Atteggiamenti positivi
Sull'altro versante, e usando lo stesso quadro di riferimento, si possono delineare degli atteggiamenti costruttivi per invecchiare bene e far soffrire meno gli altri.
* A livella mentale, aiuta a mantenersi giovani l'essere aperti e curiosi, lo sviluppo di potenzialità nascoste, il porsi degli obiettivi, la pratica dell'ottimismo.
* A livella affettivo, l'anziano si rende amabile quando sorride e coltiva il buon umore, ama e si lascia amare, sa prendersi cura degli altri, è disponibile e si relaziona con persone di diverse età.
* A livello fisico, l'attempato si conserva più sano nella misura in cui sviluppa sane abitudini, mangia bene e fa esercizio fisico regolare, usa in modo proficuo il suo tempo.

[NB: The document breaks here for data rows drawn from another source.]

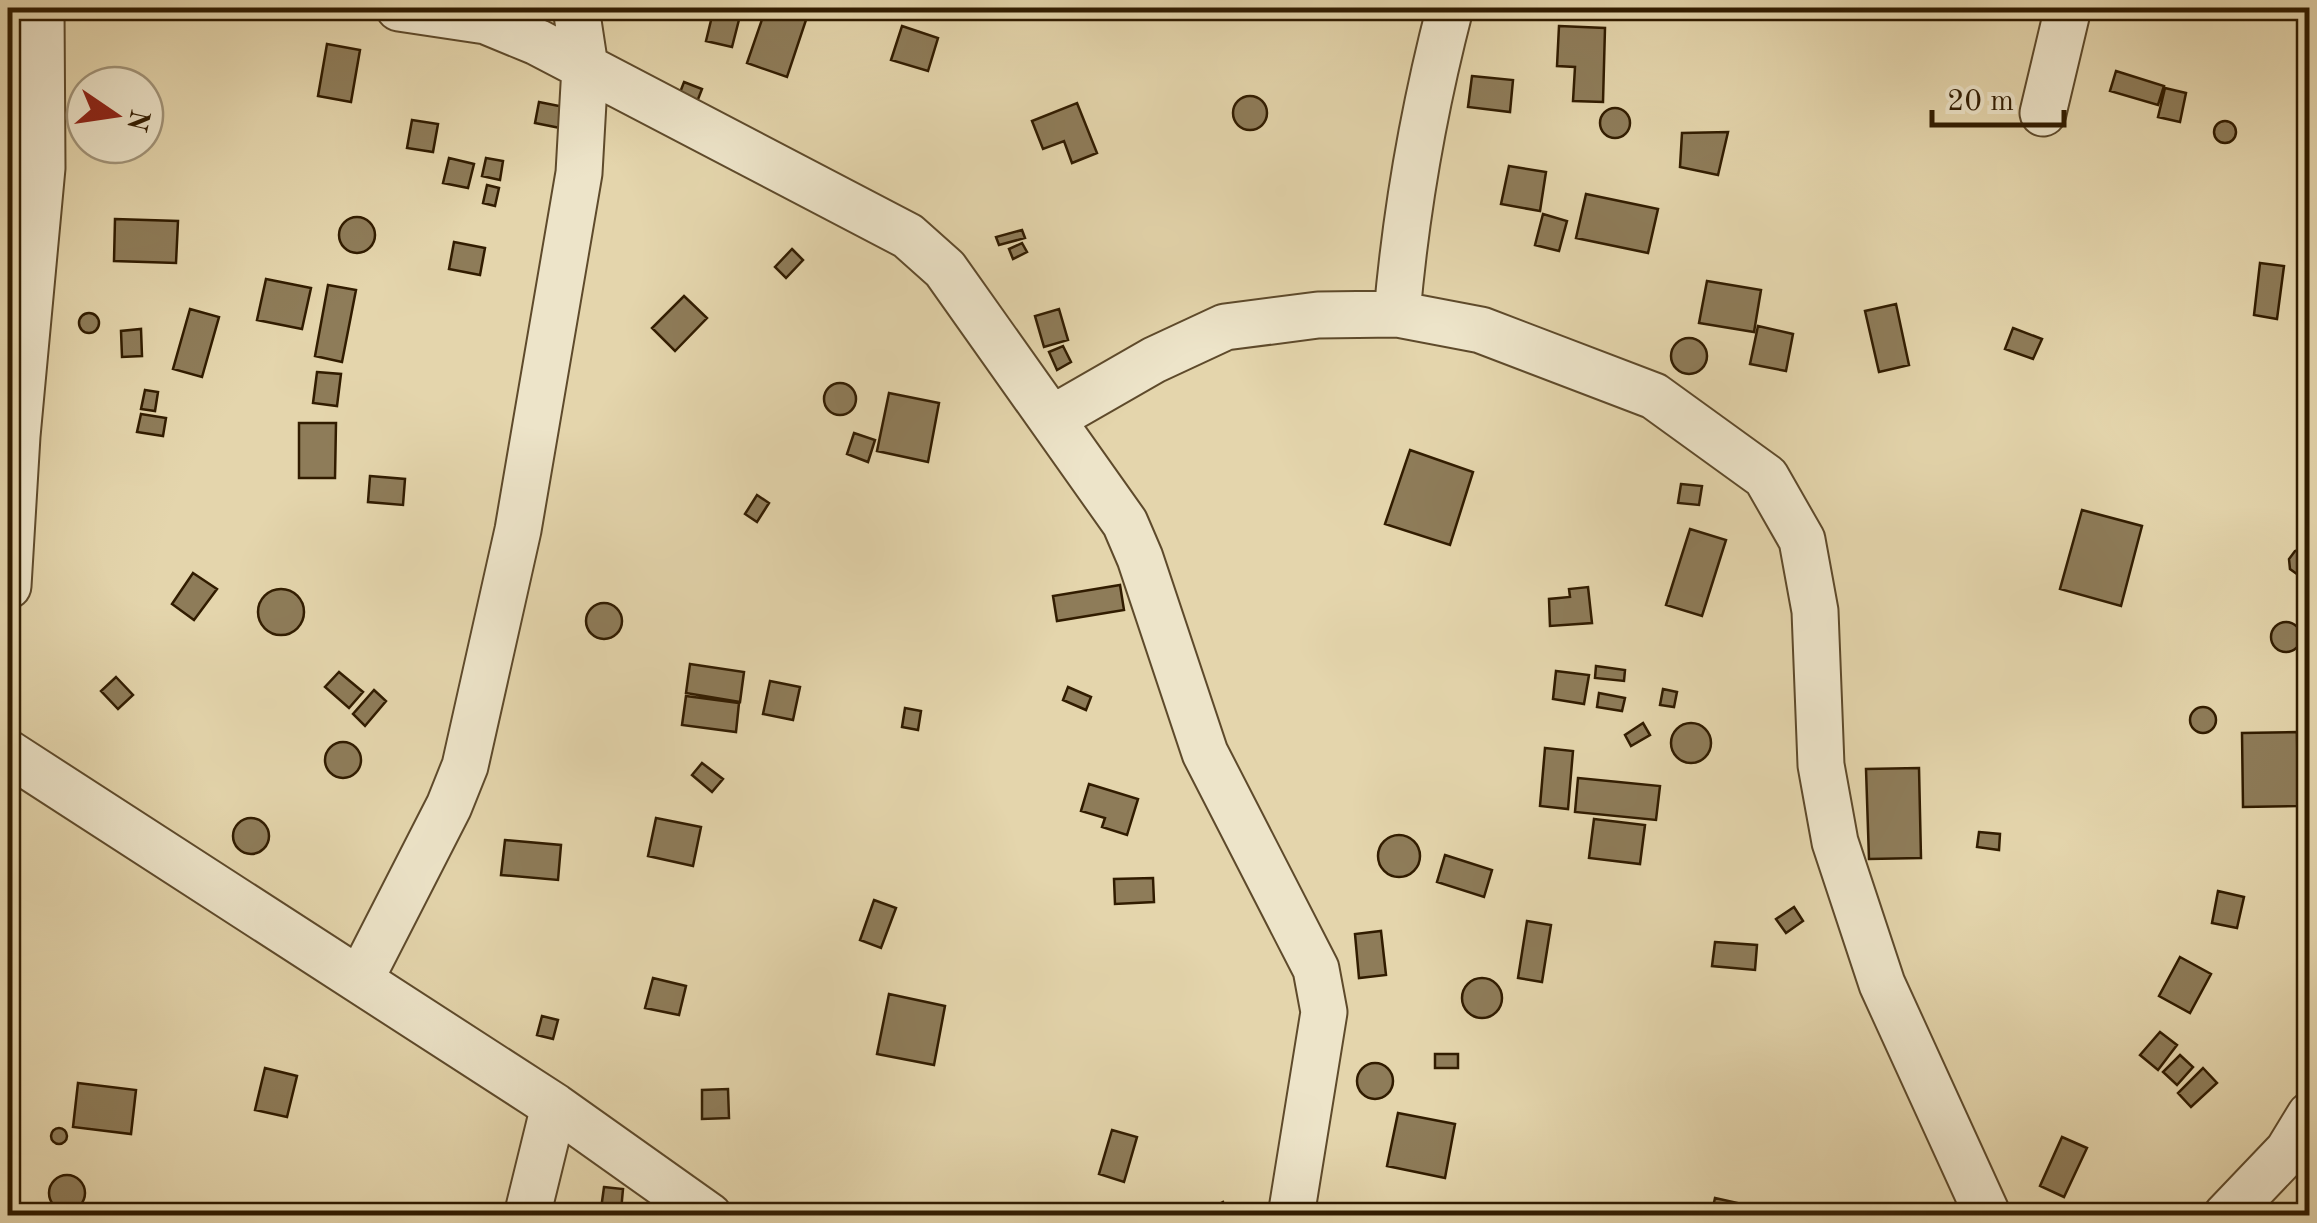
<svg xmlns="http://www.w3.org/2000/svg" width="2317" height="1223" viewBox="0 0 2317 1223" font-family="'Old Standard TT',serif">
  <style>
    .building { fill: #8e7c59; stroke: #311c00; stroke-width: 2.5 }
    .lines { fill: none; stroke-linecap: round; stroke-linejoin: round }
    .street-casing { stroke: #5e4a2b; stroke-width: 49 }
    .street { stroke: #ede4c9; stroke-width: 45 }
  </style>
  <rect width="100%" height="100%" fill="#e4d5ac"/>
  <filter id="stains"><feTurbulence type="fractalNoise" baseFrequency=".002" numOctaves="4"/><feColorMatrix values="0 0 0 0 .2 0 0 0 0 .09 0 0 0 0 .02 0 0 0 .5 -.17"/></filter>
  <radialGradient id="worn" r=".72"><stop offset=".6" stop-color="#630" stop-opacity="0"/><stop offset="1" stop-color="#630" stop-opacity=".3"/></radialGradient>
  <path class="building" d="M714,8H742L732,47L706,41Z
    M766,8H810L787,77L747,63Z
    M902,26L938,38L928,71L891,60Z
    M1559,26L1605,28L1603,102L1573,101L1575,67L1557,66Z
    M327,44L360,50L351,102L318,96Z
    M2116,71L2164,86L2158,105L2110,91Z
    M1472,76L1513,80L1510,112L1468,107Z
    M684,82L702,89L697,102L679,95Z
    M2165,88L2186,93L2180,122L2158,117Z
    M1233 113a17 17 0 1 1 34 0a17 17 0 1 1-34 0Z
    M539,102L569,108L565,129L535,123Z
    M1077,103L1097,153L1072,163L1064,141L1043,149L1032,121Z
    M1600 123a15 15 0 1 1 30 0a15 15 0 1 1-30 0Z
    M412,120L438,124L433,152L407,148Z
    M2214 132a11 11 0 1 1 22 0a11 11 0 1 1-22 0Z
    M1728,132L1718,175L1680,167L1682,133Z
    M449,158L474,164L468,188L443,183Z
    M486,158L503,161L500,180L482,176Z
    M1509,166L1546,172L1540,211L1501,204Z
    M487,185L499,188L495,206L483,203Z
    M1586,194L1658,209L1648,253L1576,238Z
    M1543,214L1567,221L1559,251L1535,245Z
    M339 235a18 18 0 1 1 36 0a18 18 0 1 1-36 0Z
    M115,219L178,221L176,263L114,261Z
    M1022,230L1025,238L999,245L996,237Z
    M454,242L485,248L480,275L449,269Z
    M1022,243L1027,252L1013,259L1009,249Z
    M792,249L803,260L786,278L775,267Z
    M2260,263L2284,266L2277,319L2254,315Z
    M266,279L311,288L302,329L257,320Z
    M1707,281L1761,290L1754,332L1699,323Z
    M328,285L356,290L342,362L315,356Z
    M684,296L707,318L675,351L652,328Z
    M1896,304L1909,365L1879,372L1865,311Z
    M190,309L219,317L202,377L173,369Z
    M1059,309L1068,340L1044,347L1035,316Z
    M79 323a10 10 0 1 1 20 0a10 10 0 1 1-20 0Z
    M1758,326L1793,334L1786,371L1750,364Z
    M2013,328L2042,339L2033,359L2005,349Z
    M141,329L142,356L122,357L121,331Z
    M1671 356a18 18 0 1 1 36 0a18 18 0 1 1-36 0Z
    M1063,346L1071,362L1057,370L1049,352Z
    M317,372L341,374L337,406L313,403Z
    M824 399a16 16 0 1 1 32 0a16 16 0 1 1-32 0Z
    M145,390L158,392L155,411L141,409Z
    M889,393L939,403L928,462L877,451Z
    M141,414L166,418L163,436L137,432Z
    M299,423H336L335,478H299Z
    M854,433L875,440L868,462L847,454Z
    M1410,450L1473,472L1450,545L1385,524Z
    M370,476L405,479L403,505L368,502Z
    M1681,484L1702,486L1699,505L1678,503Z
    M757,495L769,503L757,522L745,514Z
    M2082,510L2142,526L2121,606L2060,589Z
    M1690,529L1726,540L1702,616L1666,605Z
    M2304,548L2310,550V576L2301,577L2290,569L2289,559L2295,551Z
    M193,573L217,589L194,620L172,604Z
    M1120,585L1124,610L1057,621L1053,596Z
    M1588,587L1592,623L1550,626L1549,599L1570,597L1569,589Z
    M258 612a23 23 0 1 1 46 0a23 23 0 1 1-46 0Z
    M586 621a18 18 0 1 1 36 0a18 18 0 1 1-36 0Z
    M2271 637a15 15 0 1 1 30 0a15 15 0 1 1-30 0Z
    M690,664L744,672L740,702L686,693Z
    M1596,666L1625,670L1624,681L1595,678Z
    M1556,671L1589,675L1584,704L1553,699Z
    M339,672L363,692L349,708L325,687Z
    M116,677L133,695L118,709L101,691Z
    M770,681L800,687L793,720L763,714Z
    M1068,687L1091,697L1086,710L1063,700Z
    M1663,689L1677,692L1674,707L1660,705Z
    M374,690L386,701L365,726L353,714Z
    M1599,693L1625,698L1622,711L1597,707Z
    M686,696L739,703L736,732L682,725Z
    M2190 720a13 13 0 1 1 26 0a13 13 0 1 1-26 0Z
    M905,708L921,711L918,730L902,727Z
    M1643,723L1650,735L1631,746L1625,735Z
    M1671 743a20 20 0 1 1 40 0a20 20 0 1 1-40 0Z
    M2297,732L2298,806L2243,807L2242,733Z
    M325 760a18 18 0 1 1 36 0a18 18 0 1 1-36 0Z
    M1545,748L1573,751L1568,809L1540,806Z
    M702,763L723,779L712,792L692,775Z
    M1919,768L1921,858L1869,859L1866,769Z
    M1578,778L1660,786L1656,820L1575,812Z
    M1089,784L1138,799L1127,835L1102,827L1105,818L1081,811Z
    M656,818L701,827L693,866L648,856Z
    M233 836a18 18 0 1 1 36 0a18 18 0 1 1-36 0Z
    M1594,819L1645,825L1640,864L1589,858Z
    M1979,832L2000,834L1999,850L1977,847Z
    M1378 856a21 21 0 1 1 42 0a21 21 0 1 1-42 0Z
    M505,840L561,845L558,880L501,875Z
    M1445,855L1492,870L1484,897L1437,882Z
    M1153,878L1154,902L1115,904L1114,879Z
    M2218,891L2244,897L2237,928L2212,923Z
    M874,900L896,908L881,948L860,940Z
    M1794,907L1803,921L1786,933L1776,919Z
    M1527,921L1551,925L1542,982L1518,978Z
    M1381,931L1386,975L1359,978L1355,934Z
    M1715,942L1757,945L1755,970L1712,966Z
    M2180,957L2211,974L2190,1013L2159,996Z
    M1462 998a20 20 0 1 1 40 0a20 20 0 1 1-40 0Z
    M653,978L686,986L679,1015L645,1008Z
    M889,994L945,1006L934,1065L877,1054Z
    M542,1016L558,1020L553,1039L537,1035Z
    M2160,1032L2177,1045L2158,1070L2140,1055Z
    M1435,1054H1458V1068H1435Z
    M2180,1055L2193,1067L2177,1085L2163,1072Z
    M1357 1081a18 18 0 1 1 36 0a18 18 0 1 1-36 0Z
    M265,1068L297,1076L287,1117L255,1110Z
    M2203,1068L2217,1083L2191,1107L2178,1093Z
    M78,1083L136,1090L131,1134L73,1127Z
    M728,1089L729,1118L702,1119V1090Z
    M1398,1113L1455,1124L1445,1178L1387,1166Z
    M51 1136a8 8 0 1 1 16 0a8 8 0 1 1-16 0Z
    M1112,1130L1137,1137L1124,1182L1099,1174Z
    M2062,1137L2087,1148L2064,1197L2040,1186Z
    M49 1193a18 18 0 1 1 36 0a18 18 0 1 1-36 0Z
    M604,1187L623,1189L621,1211L601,1209Z
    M1715,1198L1755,1207L1753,1216H1711Z
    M1223,1202L1230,1216H1213L1210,1209Z"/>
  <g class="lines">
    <g class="street-casing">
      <path id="street" d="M399,8L486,21L537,42L908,236L945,269L1125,523L1140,558L1205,753L1316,969L1324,1012L1291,1216
        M2043,113L2068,8
        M1397,314C1406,210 1424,108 1450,8
        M1053,418L1154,360L1225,327L1318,315L1397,314L1481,330L1654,396L1766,477L1802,540L1815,611L1821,765L1835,842L1882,984L1988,1216
        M8,586L17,436L42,168L41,8
        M8,753L554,1106L709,1216
        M360,980L449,806L465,766L518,530L579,173L585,67L576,8
        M527,1216L554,1106
        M2226,1216L2288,1151L2310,1115"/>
    </g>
    <use href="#street" class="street"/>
  </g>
  <rect width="2317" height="1223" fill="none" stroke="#e4d5ac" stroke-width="40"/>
  <rect x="10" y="10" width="2297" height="1203" fill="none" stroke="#311c00" stroke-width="5"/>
  <rect x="20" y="20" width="2277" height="1183" fill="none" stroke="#311c00" stroke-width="2.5"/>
  <g transform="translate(115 115) rotate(103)"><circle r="48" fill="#ede4c9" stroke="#a29479" stroke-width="2.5"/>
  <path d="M0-8L18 38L0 25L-18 38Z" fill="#8f2418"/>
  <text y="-15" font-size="28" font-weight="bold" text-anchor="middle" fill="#311c00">N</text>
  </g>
  <path d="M1932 110v15h132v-15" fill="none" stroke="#311c00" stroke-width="5"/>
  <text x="1947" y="110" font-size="30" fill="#311c00" stroke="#ede4c9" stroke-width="8" paint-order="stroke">20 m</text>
  <rect width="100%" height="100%" filter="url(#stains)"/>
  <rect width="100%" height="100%" fill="url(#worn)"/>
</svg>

* A livello spirituale, persona invecchia bene quando convive positivamente con le proprie e altrui imperfezioni, dedica spazio alla riflessione e alla preghiera, affronta la vita come un mistero da scoprire più che come un problema da risolvere, coltiva la serenità e un cuore riconoscente.
Vivere l'ultima stagione
Questa preghiera, scritta da un anziano, riassume bene gli atteggiamenti da coltivare per interpretare meglio gli ultimi capitoli della vita:
“Se il mio incedere è incerto e le mie mani inabili: sorreggetemi. Se le mie orecchie sono deboli e devono fare sforzo per udire la vostra voce: compatitemi. Se la mia vista è imperfetta e il mio intendimento è più scarso: aiutatemi. Se le mie mani tremano e rovescio il vino sulla tavola: fate finta di non vedere. Se mi incontrate sulla strada: fermatevi a chiacchierare con me.
“Se mi vedete solo e triste: sorridetemi. Se per la terza volta in un giorno vi racconto la stessa storia: abbiate pazienza. Se mi comporto da bambino: circondatemi d'affetto. Se non penso mai alla morte: aiutatemi a prepararmi al trapasso. “Se sono infermo e ingombrante: assistetemi. Benedetti coloro che mi amano e non mi fanno piangere”.